Knowledge Graph: Temporal knowledge graphs
The Knowledge Graph provides a temporal knowledge graph that captures evolving facts and relationships over time. Unlike static knowledge bases, it understands when facts became true, when they changed, and how entities relate across time.
How the Knowledge Graph works
- Bi-temporal model — Tracks both event time (when facts occurred) and transaction time (when recorded)
- Episodic memory — Raw events preserved with original timestamps (non-lossy)
- Semantic extraction — Entities and relationships extracted from episodes
- Temporal queries — "What did we know about X on date Y?"

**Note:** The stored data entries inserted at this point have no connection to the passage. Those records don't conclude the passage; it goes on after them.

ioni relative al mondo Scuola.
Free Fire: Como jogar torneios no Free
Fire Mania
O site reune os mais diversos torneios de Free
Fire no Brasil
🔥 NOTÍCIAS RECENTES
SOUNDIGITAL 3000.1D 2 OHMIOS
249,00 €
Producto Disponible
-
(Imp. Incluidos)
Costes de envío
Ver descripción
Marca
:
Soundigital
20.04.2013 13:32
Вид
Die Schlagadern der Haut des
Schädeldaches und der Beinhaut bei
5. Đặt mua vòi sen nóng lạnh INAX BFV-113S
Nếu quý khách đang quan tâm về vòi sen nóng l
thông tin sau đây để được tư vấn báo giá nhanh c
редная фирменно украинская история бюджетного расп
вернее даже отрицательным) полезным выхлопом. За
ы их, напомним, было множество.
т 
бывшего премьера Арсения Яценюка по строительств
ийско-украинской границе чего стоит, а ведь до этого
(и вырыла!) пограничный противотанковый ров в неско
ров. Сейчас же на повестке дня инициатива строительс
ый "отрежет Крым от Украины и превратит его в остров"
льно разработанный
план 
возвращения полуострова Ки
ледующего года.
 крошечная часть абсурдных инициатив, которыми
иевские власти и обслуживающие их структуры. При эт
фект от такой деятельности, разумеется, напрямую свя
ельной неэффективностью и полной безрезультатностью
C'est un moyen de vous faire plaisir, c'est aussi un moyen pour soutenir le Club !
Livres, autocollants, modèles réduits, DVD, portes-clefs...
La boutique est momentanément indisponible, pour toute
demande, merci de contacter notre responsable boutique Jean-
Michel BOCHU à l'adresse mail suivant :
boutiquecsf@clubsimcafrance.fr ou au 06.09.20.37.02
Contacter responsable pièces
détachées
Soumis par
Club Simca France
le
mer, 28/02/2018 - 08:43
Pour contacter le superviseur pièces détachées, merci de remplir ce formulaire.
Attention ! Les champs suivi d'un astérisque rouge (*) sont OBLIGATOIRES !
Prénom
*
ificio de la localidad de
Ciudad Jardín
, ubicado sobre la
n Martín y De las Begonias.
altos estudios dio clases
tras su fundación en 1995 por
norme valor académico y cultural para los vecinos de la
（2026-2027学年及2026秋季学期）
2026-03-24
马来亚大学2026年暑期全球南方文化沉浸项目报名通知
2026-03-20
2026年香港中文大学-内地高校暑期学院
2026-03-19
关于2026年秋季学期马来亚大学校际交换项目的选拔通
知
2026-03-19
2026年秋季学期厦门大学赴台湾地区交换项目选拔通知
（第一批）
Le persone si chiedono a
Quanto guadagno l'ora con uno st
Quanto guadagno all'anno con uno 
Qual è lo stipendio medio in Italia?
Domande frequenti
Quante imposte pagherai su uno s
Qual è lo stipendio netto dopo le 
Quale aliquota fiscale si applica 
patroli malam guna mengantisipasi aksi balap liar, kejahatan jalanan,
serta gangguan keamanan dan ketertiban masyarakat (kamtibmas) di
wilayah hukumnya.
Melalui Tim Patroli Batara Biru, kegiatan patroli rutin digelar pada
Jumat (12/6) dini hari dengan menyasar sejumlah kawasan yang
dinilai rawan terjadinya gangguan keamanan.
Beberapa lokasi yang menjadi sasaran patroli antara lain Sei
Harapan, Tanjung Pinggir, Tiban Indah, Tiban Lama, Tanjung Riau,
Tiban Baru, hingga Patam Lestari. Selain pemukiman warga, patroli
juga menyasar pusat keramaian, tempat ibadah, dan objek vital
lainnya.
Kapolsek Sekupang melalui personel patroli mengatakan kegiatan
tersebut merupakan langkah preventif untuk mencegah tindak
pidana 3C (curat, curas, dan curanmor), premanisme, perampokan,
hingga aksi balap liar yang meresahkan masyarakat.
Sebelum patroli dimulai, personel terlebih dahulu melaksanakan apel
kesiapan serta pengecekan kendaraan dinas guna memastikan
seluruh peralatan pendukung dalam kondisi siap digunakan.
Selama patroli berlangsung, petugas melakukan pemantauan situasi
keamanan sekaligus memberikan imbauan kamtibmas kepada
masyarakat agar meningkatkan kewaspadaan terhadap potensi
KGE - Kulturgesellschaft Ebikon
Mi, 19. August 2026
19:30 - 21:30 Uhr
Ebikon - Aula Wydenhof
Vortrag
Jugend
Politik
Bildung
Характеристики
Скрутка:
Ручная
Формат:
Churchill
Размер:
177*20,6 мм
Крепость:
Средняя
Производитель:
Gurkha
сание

- Conflict resolution — Automatically invalidates outdated facts when new information arrives
Three-tier memory architecture
The Knowledge Graph organizes knowledge hierarchically:
Episodic subgraph
- Raw events: trade executions, market data, user interactions
- High-fidelity, timestamped, non-lossy preservation
- Source of truth for all downstream processing
Semantic entity subgraph
- Extracted entities: assets, strategies, market regimes, risk factors
- Relationships with temporal validity intervals
- Enables pattern recognition across episodes
Community subgraph
- Clusters of semantically related entities
- Higher-order patterns emerge from relationships
- Reduces traversal complexity for large graphs
Example use cases
- Tracking how a strategy's performance evolved across different market regimes
- Understanding when a correlation pattern between assets emerged and changed
- Reconstructing the decision context at the time a strategy was validated
- Detecting when prior assumptions about market behavior became invalid
The Knowledge Graph provides structured memory for temporal reasoning — not trade execution.
Integration with MCP Agent Server
Both memory systems feed into the MCP Agent Server, which orchestrates KEK's specialized AI agents.
Data flow:
- User interactions and preferences are captured by the persistent memory layer
- Market events and facts are ingested by the Knowledge Graph
- MCP Agent Server queries both systems for relevant context
- Agents receive augmented context for strategy generation
- Generated strategies flow to validation (backtesting, paper trading)
- Outcomes feed back into memory for continuous learning
Memory augments agent intelligence but does not bypass validation gates.
Performance characteristics
Both memory systems are optimized for real-time agent augmentation:
- Persistent memory retrieval — Sub-50ms latency (p95)
- Knowledge Graph queries — Sub-100ms typical
- Memory consolidation — Automatic deduplication and conflict resolution
- Scalability — Designed for high-volume agent interactions
These characteristics enable memory-augmented decisions without introducing latency bottlenecks.
Detailed mechanics are available in private technical materials.
What the Memory Layer does not do
The Memory Layer does not:
- Execute trades or allocate capital
- Store private keys or access user funds
- Override validation requirements
- Guarantee strategy performance based on past patterns
- Replace the Knowledge Network's structured intelligence
Memory is infrastructure for context — not a prediction engine.
Why this matters
The Memory Layer enables KEK to:
- Reduce context loss — Important facts persist across sessions and conversations
- Improve personalization — Strategies adapt to observed user preferences
- Enable temporal reasoning — Agents understand how facts and relationships evolve
- Support auditability — Complete historical record for compliance and debugging
- Maintain validation discipline — Memory informs but does not override
KEK treats memory as infrastructure for better intelligence — not as a shortcut to execution.